VATANDAŞLIK VERME: ŞARTSIZ VE AVANTAJLI
Türkiye'de 400 bin dolara gayrimenkul alanlara vatandaşlık verildiğini, bu sınırın yakın zamana kadar 250 bin dolar olduğunu belirten Eğilmez, diğer ülkelerde bu tür yatırımlar için dil öğrenme gibi pek çok koşulun bir araya getirilmesi gerektiğini hatırlattı. Türkiye'de ise herhangi bir koşul aranmadan vatandaşlık verildiğini ve yatırımcıların üç yıl sonra gayrimenkullerini daha yüksek fiyata satarak kâr elde ettiğini ifade etti.
ENFLASYON VE FAİZ POLİTİKALARI: YANLIŞ YAKLAŞIMLAR
Eğilmez, 2021 yılının Eylül ayında enflasyon yüzde 19 seviyesindeyken, Merkez Bankası'nın politika faizinin de yüzde 19 olduğunu belirtti. "Faiz sebep enflasyon sonuçtur" iddiasıyla faizin düşürüldüğünü ve enflasyonun hızla yükseldiğini ifade eden Eğilmez, sonunda enflasyonun yüzde 85'e ulaştığını belirtti. Gerçek enflasyonun açıklanan enflasyondan çok daha yüksek olduğunu vurgulayan Eğilmez, bu nedenle insanların tasarruf etmek yerine paralarını döviz, altın, konut gibi yatırımlara yönelttiğini ifade etti.

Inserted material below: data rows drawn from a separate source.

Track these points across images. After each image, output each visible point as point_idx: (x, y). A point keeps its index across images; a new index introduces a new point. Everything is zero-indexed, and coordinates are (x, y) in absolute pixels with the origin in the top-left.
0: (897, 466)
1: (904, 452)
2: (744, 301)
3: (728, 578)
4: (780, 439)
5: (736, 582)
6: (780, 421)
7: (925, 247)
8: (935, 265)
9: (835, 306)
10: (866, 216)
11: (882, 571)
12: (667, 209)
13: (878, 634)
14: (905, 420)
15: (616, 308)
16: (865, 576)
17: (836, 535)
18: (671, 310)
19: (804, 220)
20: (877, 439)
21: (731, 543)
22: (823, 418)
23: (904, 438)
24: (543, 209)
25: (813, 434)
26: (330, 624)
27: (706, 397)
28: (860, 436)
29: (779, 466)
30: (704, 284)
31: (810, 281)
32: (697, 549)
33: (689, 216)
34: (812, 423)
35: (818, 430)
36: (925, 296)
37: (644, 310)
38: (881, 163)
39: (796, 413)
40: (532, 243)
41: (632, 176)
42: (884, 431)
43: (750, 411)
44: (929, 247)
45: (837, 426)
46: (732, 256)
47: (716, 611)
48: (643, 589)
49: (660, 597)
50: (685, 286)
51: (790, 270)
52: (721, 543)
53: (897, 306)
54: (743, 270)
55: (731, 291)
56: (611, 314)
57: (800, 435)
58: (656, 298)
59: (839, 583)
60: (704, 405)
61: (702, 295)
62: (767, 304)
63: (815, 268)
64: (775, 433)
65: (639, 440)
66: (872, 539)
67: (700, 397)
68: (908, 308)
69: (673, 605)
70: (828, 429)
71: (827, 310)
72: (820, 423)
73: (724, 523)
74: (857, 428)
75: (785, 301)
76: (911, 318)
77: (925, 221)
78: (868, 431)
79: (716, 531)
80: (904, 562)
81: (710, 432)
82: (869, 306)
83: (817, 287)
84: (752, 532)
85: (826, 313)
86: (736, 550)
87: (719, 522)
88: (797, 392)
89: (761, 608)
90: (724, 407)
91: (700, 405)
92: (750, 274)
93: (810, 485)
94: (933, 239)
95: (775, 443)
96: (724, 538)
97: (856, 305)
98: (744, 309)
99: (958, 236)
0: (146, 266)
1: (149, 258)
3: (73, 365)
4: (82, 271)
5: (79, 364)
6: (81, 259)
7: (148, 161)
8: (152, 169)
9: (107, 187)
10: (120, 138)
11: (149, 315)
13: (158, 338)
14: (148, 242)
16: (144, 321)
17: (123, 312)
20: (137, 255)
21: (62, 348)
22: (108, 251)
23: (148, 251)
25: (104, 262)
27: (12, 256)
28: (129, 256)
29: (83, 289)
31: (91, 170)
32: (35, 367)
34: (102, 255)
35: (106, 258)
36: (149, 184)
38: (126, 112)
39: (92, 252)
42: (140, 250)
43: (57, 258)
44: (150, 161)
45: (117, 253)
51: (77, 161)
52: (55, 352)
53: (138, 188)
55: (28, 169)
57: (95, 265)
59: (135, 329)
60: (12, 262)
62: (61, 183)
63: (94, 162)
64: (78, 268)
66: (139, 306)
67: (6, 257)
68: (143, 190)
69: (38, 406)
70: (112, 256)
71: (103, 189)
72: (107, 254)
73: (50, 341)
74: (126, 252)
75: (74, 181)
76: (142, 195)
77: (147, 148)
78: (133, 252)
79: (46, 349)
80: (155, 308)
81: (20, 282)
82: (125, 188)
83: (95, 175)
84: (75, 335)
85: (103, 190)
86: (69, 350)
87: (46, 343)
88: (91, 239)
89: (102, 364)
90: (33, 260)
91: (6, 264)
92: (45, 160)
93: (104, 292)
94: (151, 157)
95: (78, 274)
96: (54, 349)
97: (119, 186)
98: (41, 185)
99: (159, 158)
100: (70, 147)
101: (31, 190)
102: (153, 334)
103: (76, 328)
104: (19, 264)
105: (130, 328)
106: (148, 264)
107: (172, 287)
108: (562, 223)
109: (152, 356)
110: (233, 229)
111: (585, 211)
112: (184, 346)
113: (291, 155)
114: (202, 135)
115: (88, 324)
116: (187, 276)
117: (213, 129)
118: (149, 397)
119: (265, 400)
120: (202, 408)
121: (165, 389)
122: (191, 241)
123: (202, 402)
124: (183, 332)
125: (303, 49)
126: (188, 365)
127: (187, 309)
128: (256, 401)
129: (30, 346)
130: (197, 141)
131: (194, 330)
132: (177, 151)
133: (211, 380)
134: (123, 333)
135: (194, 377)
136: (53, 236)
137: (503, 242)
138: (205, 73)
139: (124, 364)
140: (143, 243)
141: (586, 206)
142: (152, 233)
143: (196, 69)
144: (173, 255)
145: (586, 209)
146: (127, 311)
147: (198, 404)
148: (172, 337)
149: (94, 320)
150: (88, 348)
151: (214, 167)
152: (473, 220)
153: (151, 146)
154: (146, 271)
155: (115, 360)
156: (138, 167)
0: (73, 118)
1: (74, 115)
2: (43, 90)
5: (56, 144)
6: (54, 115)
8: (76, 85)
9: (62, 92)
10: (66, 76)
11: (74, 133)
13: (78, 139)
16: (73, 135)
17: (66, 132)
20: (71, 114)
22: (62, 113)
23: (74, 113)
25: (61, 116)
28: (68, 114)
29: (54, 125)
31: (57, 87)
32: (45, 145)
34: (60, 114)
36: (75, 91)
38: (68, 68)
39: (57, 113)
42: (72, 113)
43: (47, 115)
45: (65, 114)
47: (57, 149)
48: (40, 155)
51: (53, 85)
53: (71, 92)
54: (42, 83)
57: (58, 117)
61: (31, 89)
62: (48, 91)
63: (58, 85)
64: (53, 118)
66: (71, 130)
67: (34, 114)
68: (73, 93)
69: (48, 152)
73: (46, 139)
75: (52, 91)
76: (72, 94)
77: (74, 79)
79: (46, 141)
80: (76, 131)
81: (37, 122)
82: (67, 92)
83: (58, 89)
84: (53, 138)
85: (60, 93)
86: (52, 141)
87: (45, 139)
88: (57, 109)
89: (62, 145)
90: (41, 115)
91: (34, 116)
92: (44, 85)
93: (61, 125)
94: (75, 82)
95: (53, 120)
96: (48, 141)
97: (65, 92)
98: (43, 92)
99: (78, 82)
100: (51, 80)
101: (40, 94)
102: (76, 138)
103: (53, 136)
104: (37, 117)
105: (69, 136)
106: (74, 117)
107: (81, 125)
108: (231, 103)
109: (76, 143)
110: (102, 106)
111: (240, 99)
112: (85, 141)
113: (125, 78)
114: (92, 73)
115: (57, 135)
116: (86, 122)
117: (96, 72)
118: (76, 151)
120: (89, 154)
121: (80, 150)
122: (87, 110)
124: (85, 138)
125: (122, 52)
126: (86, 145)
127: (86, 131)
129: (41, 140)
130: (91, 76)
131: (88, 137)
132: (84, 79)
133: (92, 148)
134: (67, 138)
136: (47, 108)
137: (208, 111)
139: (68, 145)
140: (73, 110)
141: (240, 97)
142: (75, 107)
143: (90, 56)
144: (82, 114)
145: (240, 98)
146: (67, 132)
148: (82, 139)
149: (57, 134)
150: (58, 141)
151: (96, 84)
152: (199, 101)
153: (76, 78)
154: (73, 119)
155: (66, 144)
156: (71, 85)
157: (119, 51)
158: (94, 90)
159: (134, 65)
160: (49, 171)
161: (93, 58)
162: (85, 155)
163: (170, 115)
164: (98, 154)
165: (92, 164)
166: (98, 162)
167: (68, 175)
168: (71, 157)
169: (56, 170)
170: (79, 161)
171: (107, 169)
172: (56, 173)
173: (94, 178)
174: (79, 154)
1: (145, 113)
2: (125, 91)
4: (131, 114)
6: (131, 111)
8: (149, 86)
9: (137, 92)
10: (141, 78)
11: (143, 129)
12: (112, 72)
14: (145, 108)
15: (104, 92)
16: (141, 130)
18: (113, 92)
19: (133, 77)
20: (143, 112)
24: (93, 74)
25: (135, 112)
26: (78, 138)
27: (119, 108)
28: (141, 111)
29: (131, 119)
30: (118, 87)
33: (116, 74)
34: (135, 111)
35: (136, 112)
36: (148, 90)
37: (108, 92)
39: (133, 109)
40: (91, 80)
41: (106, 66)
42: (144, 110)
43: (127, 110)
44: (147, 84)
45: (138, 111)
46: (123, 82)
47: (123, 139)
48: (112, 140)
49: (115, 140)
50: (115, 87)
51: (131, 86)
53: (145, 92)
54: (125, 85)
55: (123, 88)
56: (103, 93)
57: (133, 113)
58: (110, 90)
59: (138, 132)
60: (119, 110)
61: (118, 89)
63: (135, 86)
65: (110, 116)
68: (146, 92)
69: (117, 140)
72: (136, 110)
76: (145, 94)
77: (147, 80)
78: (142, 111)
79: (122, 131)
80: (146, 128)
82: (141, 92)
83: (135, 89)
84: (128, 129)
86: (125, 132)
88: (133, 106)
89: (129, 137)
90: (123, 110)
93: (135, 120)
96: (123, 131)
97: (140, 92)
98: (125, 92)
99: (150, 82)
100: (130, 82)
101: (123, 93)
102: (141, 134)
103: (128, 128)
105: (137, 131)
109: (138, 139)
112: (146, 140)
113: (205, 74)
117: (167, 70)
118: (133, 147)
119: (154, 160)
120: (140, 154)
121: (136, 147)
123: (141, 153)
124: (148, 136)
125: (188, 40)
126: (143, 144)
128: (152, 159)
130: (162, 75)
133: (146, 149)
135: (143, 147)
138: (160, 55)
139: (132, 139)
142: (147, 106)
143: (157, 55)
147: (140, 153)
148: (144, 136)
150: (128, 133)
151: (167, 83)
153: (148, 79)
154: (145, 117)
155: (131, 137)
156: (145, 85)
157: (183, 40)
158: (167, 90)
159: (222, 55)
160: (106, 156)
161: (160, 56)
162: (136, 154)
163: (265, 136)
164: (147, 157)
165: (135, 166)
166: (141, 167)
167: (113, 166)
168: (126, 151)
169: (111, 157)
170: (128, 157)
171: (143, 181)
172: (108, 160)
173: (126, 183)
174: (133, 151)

KUR KORUMALI MEVDUAT: HAZİNE VE MERKEZ BANKASI'NA YÜK
Faizleri düşürerek enflasyonu kontrol altına alma çabalarının başarısız olduğunu belirten Eğilmez, hükümetin dövize olan talebi önlemek için kur korumalı mevduat (KKM) aracını devreye soktuğunu anlattı. Bu aracın, gerçek enflasyon kadar faizi başka bir ad altında bankalar yerine Hazine ve Merkez Bankası'na ödetme aracı olduğunu ifade eden Eğilmez, bu uygulamanın Merkez Bankası'nın 2023 yılında 818 milyar lira zarar etmesine yol açtığını belirtti.
CARRY TRADE: DÖVİZLE BORÇLANMA
Eğilmez, Merkez Bankası'nın faizi yüzde 50'ye kadar yükseltmesine rağmen, bu oranın açıklanan enflasyonun bile altında olduğunu belirtti. Kurun sabitleşme eğilimine girmesiyle birlikte insanların dövizlerini bozdurarak TL mevduat hesaplarına veya tahvillere yatırdığını ifade eden Eğilmez, bu durumun dövizle borçlanma anlamına geldiğini vurguladı.
KAYIT DIŞI EKONOMİNİN YARATTIĞI PARALEL EVREN
Eğilmez, Türkiye'nin 21. yüzyılın ilk çeyreğinde ekonomi politikasında yapılmaması gereken ne varsa yaptığını belirtti. Buna rağmen ayakta kalabilmesinin kayıt dışı ekonominin yarattığı paralel evrenin katkısıyla olduğunu ifade etti. En acı gerçeğin ise kayıt içi yaşayan insanların, kayıt dışı yaşayan insanlara muhtaç duruma düşmesi olduğunu belirtti.